TASK
Every line below that holds "chance" must be copied.

Data excerpts
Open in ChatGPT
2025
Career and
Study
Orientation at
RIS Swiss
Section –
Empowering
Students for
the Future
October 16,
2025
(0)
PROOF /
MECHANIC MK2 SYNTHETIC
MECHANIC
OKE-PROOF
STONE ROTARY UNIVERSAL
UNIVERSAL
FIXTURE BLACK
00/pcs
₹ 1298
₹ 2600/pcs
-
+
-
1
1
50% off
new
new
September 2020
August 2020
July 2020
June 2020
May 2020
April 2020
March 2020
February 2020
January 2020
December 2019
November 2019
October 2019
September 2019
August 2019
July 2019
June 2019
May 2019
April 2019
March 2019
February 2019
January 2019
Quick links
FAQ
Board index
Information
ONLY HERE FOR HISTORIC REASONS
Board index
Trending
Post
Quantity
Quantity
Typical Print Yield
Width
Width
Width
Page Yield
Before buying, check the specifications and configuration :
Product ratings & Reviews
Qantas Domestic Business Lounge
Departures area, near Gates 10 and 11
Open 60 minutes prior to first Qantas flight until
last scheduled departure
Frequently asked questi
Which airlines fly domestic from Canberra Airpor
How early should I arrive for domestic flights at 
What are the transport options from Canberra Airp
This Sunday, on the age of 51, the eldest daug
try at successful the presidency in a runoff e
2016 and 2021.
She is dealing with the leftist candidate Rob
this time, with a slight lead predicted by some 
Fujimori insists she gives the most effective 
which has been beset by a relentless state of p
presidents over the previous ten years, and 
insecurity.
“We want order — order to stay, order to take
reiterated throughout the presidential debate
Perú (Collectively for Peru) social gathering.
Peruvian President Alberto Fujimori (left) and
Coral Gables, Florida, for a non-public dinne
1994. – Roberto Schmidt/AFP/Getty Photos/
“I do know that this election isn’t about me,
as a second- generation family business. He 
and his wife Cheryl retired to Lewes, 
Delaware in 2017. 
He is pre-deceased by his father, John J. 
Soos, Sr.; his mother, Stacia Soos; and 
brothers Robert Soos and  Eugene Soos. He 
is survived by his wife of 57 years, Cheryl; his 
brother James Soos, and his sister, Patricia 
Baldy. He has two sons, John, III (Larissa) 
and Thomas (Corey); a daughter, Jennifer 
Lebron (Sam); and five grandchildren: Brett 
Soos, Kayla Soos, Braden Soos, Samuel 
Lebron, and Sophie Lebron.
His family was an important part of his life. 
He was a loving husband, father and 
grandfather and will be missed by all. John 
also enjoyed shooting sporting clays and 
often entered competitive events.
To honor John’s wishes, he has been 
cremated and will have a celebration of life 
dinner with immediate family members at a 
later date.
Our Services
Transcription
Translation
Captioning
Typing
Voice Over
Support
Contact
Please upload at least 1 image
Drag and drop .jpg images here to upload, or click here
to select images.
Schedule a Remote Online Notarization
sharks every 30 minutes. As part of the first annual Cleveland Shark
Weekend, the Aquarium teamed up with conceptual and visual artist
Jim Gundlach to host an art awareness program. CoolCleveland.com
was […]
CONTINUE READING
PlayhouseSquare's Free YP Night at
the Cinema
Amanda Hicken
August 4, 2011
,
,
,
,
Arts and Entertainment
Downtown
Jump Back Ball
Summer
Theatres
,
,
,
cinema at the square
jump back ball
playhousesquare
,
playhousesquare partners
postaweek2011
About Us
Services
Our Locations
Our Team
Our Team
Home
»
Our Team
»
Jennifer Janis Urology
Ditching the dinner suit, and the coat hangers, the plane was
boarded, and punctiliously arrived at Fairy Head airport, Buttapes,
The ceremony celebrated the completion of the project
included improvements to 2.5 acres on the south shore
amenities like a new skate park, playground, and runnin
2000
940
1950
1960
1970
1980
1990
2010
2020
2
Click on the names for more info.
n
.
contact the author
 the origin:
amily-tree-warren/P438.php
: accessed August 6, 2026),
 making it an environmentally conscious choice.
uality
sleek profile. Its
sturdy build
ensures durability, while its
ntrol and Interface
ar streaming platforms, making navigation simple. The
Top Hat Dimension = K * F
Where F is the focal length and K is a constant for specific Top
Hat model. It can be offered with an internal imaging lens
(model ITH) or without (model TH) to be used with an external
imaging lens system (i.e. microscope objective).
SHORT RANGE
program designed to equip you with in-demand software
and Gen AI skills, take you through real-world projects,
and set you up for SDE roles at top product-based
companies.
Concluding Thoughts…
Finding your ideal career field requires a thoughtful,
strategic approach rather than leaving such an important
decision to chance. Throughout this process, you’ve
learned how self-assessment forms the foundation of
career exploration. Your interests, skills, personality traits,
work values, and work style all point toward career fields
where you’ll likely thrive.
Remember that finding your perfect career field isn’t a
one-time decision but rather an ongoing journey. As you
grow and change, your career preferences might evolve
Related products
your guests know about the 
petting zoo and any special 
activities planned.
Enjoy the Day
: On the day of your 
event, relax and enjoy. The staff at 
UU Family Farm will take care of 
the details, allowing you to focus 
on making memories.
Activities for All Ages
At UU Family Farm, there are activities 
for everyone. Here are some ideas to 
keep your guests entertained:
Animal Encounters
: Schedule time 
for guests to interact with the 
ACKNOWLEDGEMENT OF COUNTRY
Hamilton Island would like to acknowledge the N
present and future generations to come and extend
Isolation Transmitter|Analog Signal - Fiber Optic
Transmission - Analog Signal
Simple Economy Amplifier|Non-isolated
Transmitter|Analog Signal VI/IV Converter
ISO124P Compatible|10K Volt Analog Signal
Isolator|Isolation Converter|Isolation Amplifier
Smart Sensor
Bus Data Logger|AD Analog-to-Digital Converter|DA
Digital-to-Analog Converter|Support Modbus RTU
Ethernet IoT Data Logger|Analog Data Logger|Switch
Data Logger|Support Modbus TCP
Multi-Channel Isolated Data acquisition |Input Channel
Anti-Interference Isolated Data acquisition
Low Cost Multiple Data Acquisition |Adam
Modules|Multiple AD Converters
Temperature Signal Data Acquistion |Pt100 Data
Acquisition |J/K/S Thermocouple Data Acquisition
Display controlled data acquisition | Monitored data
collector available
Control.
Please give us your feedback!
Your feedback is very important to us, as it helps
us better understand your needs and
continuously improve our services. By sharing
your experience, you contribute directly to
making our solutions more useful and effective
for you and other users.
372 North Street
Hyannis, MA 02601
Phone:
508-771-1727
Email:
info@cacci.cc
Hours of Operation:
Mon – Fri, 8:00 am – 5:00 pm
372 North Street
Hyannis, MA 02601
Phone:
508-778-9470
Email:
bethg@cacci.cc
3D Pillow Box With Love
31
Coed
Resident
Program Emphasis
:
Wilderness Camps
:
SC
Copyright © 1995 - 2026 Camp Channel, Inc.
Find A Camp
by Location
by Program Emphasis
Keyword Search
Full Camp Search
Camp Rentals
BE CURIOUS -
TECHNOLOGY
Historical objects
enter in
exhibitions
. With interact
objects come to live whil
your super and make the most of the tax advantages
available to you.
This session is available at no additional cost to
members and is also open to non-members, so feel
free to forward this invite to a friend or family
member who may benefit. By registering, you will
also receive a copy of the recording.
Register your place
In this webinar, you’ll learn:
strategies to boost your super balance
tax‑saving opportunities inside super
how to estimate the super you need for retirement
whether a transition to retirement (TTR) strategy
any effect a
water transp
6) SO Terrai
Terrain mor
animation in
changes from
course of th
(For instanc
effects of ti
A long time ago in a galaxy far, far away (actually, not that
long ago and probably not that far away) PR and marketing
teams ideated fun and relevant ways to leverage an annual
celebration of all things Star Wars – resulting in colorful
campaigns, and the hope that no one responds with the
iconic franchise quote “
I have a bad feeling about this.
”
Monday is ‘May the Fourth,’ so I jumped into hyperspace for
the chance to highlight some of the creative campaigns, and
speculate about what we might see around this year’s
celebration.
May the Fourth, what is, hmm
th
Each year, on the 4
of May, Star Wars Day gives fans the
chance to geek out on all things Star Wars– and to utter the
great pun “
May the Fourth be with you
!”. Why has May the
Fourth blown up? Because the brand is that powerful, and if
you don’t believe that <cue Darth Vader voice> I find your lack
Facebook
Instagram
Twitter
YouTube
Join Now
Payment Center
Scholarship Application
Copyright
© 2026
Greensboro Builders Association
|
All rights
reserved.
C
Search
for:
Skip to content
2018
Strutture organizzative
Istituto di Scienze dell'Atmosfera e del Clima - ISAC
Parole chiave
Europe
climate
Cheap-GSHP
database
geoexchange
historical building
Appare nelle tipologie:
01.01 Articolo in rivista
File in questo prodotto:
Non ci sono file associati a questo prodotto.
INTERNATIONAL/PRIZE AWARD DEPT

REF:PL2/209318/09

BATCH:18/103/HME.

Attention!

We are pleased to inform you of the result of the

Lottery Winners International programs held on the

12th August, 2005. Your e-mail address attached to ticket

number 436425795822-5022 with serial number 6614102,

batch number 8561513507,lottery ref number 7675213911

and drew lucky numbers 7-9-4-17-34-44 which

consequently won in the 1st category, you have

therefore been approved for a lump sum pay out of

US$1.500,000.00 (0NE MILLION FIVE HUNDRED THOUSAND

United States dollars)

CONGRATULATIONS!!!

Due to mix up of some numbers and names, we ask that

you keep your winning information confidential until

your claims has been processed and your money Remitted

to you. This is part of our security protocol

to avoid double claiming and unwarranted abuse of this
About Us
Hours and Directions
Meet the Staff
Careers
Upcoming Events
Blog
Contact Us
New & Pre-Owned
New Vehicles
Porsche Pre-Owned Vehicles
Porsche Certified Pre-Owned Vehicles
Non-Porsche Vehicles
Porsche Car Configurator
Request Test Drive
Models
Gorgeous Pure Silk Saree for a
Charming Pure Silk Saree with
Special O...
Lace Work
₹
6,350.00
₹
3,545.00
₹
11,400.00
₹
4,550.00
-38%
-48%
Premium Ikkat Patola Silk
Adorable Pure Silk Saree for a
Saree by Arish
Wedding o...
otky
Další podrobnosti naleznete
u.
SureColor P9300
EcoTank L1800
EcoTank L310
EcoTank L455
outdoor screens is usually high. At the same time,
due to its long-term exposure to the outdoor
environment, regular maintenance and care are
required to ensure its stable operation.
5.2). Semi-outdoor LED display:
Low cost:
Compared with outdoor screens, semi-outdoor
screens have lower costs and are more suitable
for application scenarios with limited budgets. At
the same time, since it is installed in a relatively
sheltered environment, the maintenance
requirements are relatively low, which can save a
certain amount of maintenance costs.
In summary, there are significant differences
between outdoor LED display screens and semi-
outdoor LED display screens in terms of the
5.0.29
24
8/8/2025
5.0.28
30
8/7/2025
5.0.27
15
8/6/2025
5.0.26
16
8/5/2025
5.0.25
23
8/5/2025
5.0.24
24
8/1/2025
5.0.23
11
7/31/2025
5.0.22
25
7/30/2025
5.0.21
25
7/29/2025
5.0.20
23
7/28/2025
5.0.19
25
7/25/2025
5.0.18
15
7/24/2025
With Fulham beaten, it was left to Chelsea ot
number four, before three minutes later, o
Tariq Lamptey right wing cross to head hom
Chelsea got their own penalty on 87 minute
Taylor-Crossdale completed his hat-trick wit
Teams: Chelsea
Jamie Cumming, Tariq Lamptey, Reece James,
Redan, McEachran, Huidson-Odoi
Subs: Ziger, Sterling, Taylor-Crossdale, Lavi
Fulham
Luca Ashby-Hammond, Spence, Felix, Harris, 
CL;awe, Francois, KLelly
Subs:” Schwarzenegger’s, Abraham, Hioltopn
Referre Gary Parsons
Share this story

SOLUTION TO THIS TASK
decision to chance. Throughout this process, you’ve
the chance to highlight some of the creative campaigns, and
chance to geek out on all things Star Wars– and to utter the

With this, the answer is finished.